= Beginning of Section =

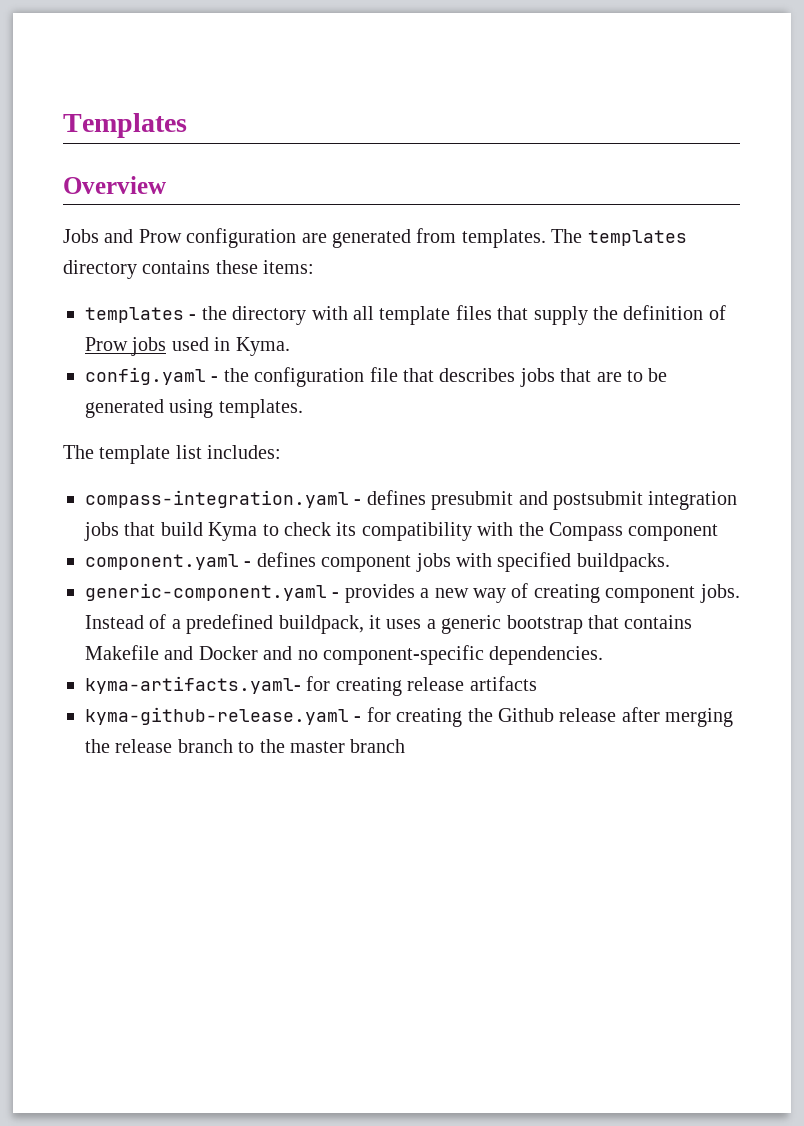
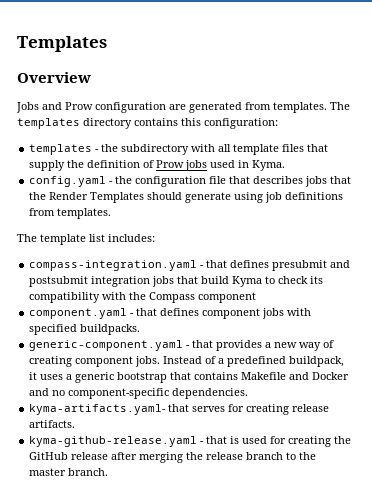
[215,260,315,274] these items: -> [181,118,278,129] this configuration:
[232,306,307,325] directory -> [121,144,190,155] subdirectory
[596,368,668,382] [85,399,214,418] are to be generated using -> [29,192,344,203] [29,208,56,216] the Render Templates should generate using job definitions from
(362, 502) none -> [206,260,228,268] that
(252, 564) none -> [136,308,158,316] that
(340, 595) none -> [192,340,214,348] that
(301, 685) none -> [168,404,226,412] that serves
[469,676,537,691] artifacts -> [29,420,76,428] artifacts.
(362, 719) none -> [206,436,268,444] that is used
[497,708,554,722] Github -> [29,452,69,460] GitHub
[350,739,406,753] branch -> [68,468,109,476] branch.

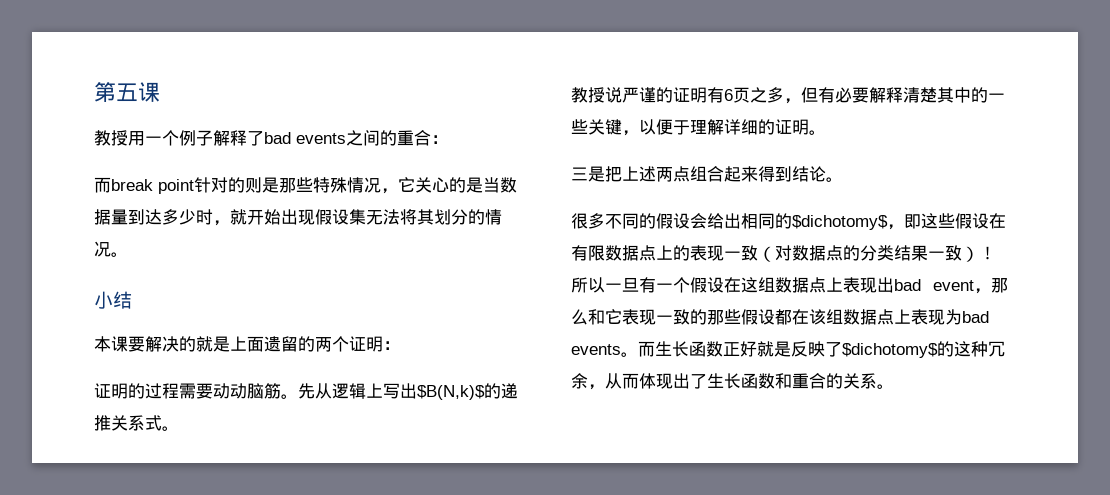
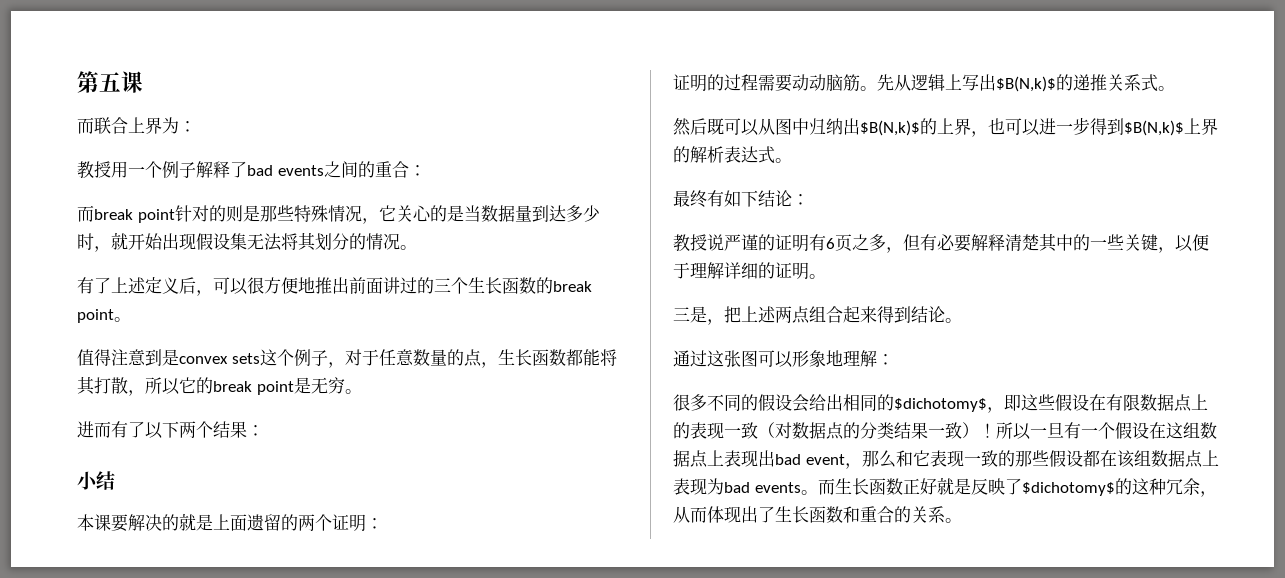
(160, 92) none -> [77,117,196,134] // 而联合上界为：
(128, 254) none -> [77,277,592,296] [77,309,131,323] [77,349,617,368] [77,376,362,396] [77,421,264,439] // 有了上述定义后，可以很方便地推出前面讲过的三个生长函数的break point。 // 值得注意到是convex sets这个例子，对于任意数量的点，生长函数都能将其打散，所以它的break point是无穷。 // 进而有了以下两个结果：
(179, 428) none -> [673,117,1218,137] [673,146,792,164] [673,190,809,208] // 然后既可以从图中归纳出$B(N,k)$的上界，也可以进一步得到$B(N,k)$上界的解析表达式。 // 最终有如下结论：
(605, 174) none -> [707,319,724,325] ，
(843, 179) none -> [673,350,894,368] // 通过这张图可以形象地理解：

= End of Section =
= Beginning of Section =

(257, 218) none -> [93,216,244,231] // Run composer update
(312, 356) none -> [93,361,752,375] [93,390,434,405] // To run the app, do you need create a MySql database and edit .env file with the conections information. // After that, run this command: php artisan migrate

= End of Section =

- **Exercise goal**
Starting at the line above that has "[215,260,315,274] these items: ->" and ending at the line that has "(160, 92) none -> [77,117,196,134] // 而联合上界为：", copy each line exactly, leaving the pictures out and adding nothing.

- **Output below**
[215,260,315,274] these items: -> [181,118,278,129] this configuration:
[232,306,307,325] directory -> [121,144,190,155] subdirectory
[596,368,668,382] [85,399,214,418] are to be generated using -> [29,192,344,203] [29,208,56,216] the Render Templates should generate using job definitions from
(362, 502) none -> [206,260,228,268] that
(252, 564) none -> [136,308,158,316] that
(340, 595) none -> [192,340,214,348] that
(301, 685) none -> [168,404,226,412] that serves
[469,676,537,691] artifacts -> [29,420,76,428] artifacts.
(362, 719) none -> [206,436,268,444] that is used
[497,708,554,722] Github -> [29,452,69,460] GitHub
[350,739,406,753] branch -> [68,468,109,476] branch.

(160, 92) none -> [77,117,196,134] // 而联合上界为：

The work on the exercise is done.